§ **Directions**
Please write out, exactly as given, the line that contains "of a Tipping" and all lines that follow it through the end of the listing, and nothing else.

§ **Input for this task**
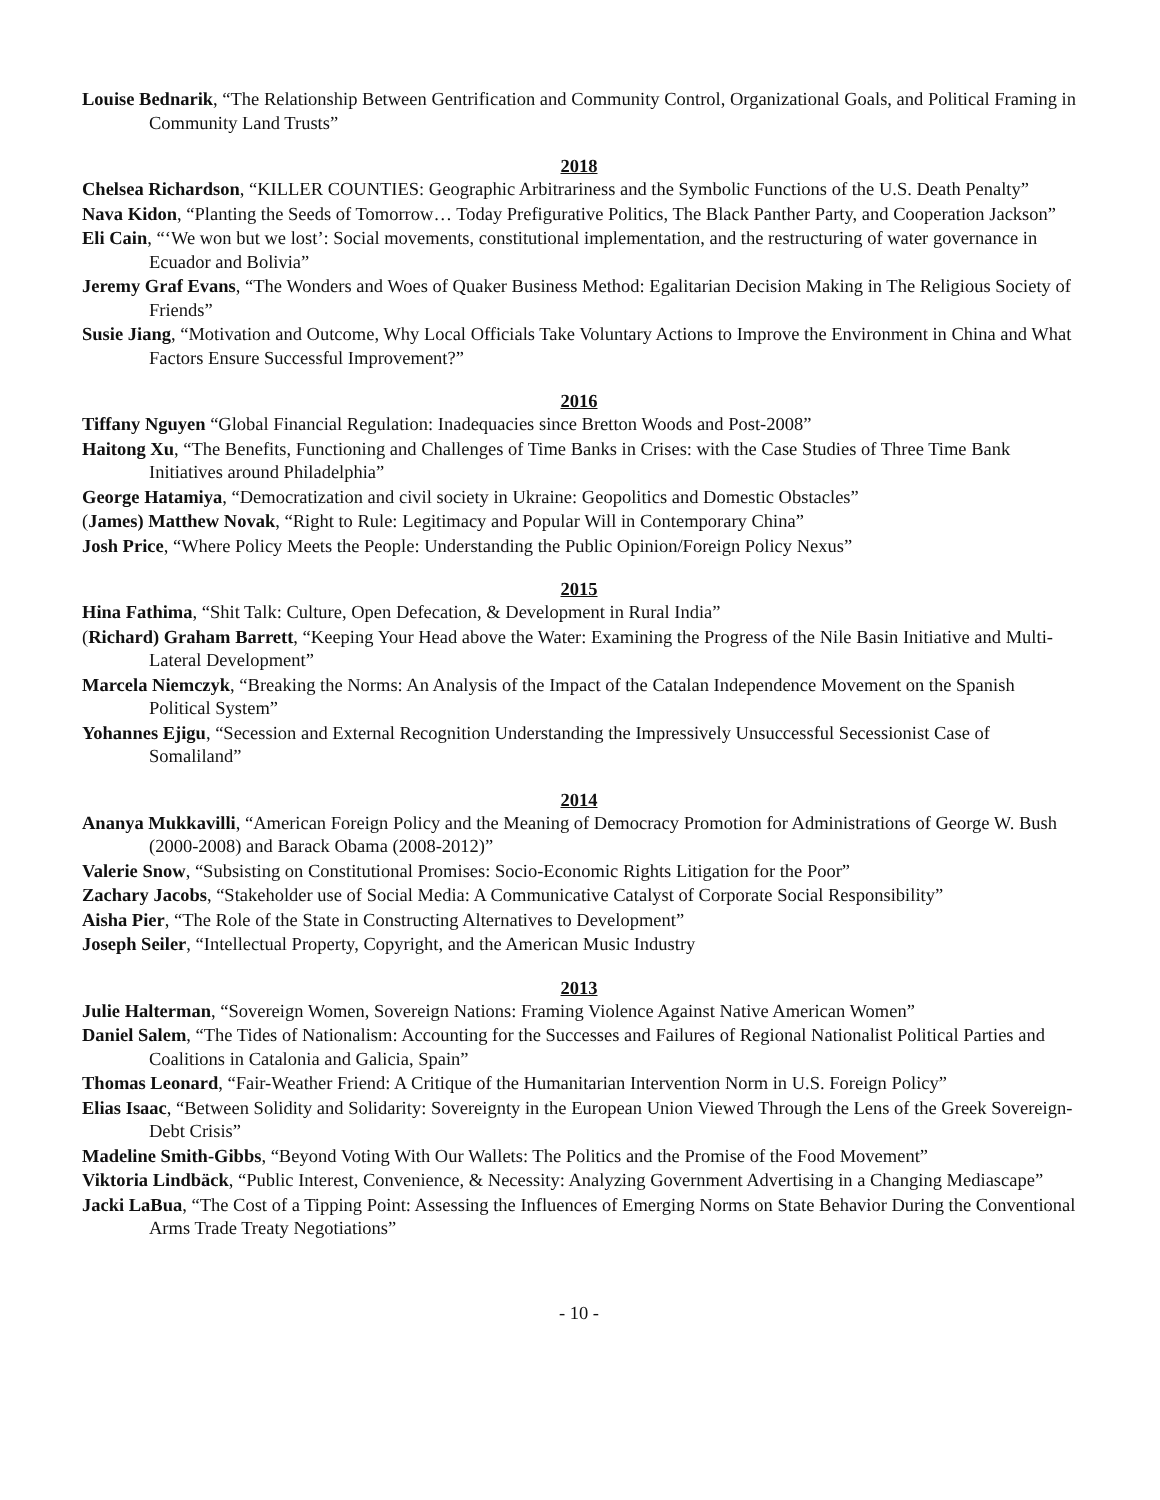Louise Bednarik, “The Relationship Between Gentrification and Community Control, Organizational Goals, and Political Framing in Community Land Trusts”
2018
Chelsea Richardson, “KILLER COUNTIES: Geographic Arbitrariness and the Symbolic Functions of the U.S. Death Penalty”
Nava Kidon, “Planting the Seeds of Tomorrow… Today Prefigurative Politics, The Black Panther Party, and Cooperation Jackson”
Eli Cain, “‘We won but we lost’: Social movements, constitutional implementation, and the restructuring of water governance in Ecuador and Bolivia”
Jeremy Graf Evans, “The Wonders and Woes of Quaker Business Method: Egalitarian Decision Making in The Religious Society of Friends”
Susie Jiang, “Motivation and Outcome, Why Local Officials Take Voluntary Actions to Improve the Environment in China and What Factors Ensure Successful Improvement?”
2016
Tiffany Nguyen “Global Financial Regulation: Inadequacies since Bretton Woods and Post-2008”
Haitong Xu, “The Benefits, Functioning and Challenges of Time Banks in Crises: with the Case Studies of Three Time Bank Initiatives around Philadelphia”
George Hatamiya, “Democratization and civil society in Ukraine: Geopolitics and Domestic Obstacles”
(James) Matthew Novak, “Right to Rule: Legitimacy and Popular Will in Contemporary China”
Josh Price, “Where Policy Meets the People: Understanding the Public Opinion/Foreign Policy Nexus”
2015
Hina Fathima, “Shit Talk: Culture, Open Defecation, & Development in Rural India”
(Richard) Graham Barrett, “Keeping Your Head above the Water: Examining the Progress of the Nile Basin Initiative and Multi-Lateral Development”
Marcela Niemczyk, “Breaking the Norms: An Analysis of the Impact of the Catalan Independence Movement on the Spanish Political System”
Yohannes Ejigu, “Secession and External Recognition Understanding the Impressively Unsuccessful Secessionist Case of Somaliland”
2014
Ananya Mukkavilli, “American Foreign Policy and the Meaning of Democracy Promotion for Administrations of George W. Bush (2000-2008) and Barack Obama (2008-2012)”
Valerie Snow, “Subsisting on Constitutional Promises: Socio-Economic Rights Litigation for the Poor”
Zachary Jacobs, “Stakeholder use of Social Media: A Communicative Catalyst of Corporate Social Responsibility”
Aisha Pier, “The Role of the State in Constructing Alternatives to Development”
Joseph Seiler, “Intellectual Property, Copyright, and the American Music Industry
2013
Julie Halterman, “Sovereign Women, Sovereign Nations: Framing Violence Against Native American Women”
Daniel Salem, “The Tides of Nationalism: Accounting for the Successes and Failures of Regional Nationalist Political Parties and Coalitions in Catalonia and Galicia, Spain”
Thomas Leonard, “Fair-Weather Friend: A Critique of the Humanitarian Intervention Norm in U.S. Foreign Policy”
Elias Isaac, “Between Solidity and Solidarity: Sovereignty in the European Union Viewed Through the Lens of the Greek Sovereign-Debt Crisis”
Madeline Smith-Gibbs, “Beyond Voting With Our Wallets: The Politics and the Promise of the Food Movement”
Viktoria Lindbäck, “Public Interest, Convenience, & Necessity: Analyzing Government Advertising in a Changing Mediascape”
Jacki LaBua, “The Cost of a Tipping Point: Assessing the Influences of Emerging Norms on State Behavior During the Conventional Arms Trade Treaty Negotiations”
- 10 -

§ **Written response**
Jacki LaBua, “The Cost of a Tipping Point: Assessing the Influences of Emerging Norms on State Behavior During the Conventional Arms Trade Treaty Negotiations”
- 10 -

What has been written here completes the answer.